Linsen immer schön tragen und die Hornhaut bei Laune halten.

Normalerweise dauert es so zwischen drei und fünf Tagen, bis man am Tage richtig scharf sieht. Allerdings nur so lange, wie man die Linsen jede Nacht trägt. Denn sobald man eine Pause einlegt, schiebt sich die Hornhaut langsam wieder in ihre ursprüngliche Form zurück und die Kurzsichtigkeit ist wieder da. Auch ist es am Anfang so, dass die Sehkraft nicht den ganzen Tag stabil bleibt und sich die Fehlsichtigkeit am Abend wieder bemerkbar macht. Nach etwa einem Monat ist das aber auch vorbei und man kann mindestens 16 Stunden ganz normal sehen.

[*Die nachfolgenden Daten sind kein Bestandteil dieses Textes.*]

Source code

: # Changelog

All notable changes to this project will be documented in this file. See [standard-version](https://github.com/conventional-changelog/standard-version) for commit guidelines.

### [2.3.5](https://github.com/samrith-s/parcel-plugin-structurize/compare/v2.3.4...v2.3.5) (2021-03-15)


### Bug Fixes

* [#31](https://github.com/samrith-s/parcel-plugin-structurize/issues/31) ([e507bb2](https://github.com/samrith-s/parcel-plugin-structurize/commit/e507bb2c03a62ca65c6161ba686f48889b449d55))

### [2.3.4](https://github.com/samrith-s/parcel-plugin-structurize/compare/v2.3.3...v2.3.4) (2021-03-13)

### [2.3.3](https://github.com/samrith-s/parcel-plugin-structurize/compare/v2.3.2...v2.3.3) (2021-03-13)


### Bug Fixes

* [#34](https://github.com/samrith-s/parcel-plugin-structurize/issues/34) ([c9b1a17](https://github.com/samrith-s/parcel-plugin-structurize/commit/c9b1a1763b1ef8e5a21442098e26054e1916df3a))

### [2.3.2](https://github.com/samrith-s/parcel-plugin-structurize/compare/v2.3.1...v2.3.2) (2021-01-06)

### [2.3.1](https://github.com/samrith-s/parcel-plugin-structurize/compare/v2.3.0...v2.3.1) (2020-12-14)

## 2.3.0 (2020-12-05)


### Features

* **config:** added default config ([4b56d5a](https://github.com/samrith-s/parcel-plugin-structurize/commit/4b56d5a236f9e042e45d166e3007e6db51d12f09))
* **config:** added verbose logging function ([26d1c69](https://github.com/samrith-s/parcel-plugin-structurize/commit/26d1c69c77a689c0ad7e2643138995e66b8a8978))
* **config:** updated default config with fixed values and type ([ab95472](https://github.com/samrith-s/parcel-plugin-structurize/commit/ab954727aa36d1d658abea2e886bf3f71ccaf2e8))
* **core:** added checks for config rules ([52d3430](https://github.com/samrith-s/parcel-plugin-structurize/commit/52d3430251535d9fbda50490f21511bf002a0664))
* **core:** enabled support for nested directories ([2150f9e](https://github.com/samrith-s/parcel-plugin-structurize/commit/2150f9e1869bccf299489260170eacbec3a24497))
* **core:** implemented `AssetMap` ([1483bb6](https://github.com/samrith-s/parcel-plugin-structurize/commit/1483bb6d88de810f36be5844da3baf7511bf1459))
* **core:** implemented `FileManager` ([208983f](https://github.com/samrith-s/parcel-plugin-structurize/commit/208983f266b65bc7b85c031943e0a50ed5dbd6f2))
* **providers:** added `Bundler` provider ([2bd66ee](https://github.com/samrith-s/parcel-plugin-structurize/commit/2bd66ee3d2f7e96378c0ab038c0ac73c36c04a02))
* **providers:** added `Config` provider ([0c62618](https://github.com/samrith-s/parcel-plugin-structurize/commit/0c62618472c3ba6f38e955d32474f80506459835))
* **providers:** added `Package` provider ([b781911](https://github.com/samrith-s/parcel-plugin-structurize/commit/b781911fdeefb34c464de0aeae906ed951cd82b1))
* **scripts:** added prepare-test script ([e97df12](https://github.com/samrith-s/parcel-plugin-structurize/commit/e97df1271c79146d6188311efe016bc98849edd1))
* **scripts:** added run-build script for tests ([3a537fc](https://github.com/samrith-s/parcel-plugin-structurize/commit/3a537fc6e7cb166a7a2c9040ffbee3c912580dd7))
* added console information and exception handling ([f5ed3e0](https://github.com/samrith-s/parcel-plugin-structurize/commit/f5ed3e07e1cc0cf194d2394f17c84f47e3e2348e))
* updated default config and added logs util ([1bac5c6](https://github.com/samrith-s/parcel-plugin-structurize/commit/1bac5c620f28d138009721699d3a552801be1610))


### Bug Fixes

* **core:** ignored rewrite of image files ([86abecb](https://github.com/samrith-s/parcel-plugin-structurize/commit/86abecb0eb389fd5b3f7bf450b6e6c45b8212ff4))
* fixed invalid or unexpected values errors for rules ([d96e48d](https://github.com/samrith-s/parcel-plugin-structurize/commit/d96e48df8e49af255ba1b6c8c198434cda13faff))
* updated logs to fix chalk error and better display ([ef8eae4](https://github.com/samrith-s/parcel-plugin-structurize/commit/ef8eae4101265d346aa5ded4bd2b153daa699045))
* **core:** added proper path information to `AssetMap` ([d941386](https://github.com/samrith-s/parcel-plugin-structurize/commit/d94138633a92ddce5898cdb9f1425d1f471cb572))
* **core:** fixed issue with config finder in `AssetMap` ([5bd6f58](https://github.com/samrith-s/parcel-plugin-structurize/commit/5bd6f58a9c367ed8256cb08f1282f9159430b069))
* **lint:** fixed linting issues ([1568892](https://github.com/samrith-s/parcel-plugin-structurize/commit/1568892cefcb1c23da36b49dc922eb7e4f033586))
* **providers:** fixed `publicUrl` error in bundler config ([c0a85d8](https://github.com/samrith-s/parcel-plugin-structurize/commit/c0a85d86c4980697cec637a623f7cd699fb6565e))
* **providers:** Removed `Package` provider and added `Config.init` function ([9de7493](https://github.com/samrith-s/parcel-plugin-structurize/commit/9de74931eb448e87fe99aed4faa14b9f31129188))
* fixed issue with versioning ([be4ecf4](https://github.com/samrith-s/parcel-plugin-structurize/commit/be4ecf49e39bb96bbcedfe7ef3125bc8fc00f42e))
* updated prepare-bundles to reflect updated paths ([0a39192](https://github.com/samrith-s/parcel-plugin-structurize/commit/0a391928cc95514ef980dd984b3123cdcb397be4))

Zurück geht mit Ortho-K-Linsen immer.

Der Vorteil dieser Linsen liegt auf der Hand: Man braucht tagsüber weder Brille noch Kontaktlinsen. Und die Verformung der Hornhaut ist kein dauerhafter Eingriff, sondern kann jederzeit wieder rückgängig gemacht werden. Allerdings eignen sich Ortho-K-Linsen nur, um eine geringe bis mittlere Kurzsichtigkeit und eine geringe Hornhautverkrümmung auszugleichen. Alles, was stärker als minus 4,5 ist, kann mit diesen Linsen bisher noch nicht korrigiert werden.

Übrigens, die SehFee war bei einer Ortho-K-Anpassung dabei. Was sie dabei erlebt hat, könnt ihr im Blog nachlesen.

Ortho-K-Linsen sind eine tolle Sache für alle, die nix gegen formstabile Linsen haben, einen guten und gesunden Schlaf haben und ganz penibel bei der Pflege sind. Aber nicht alle Augenoptiker können diese Linsen anpassen. Sie müssen speziell geschult sein und brauchen eine entsprechende Zertifizierung.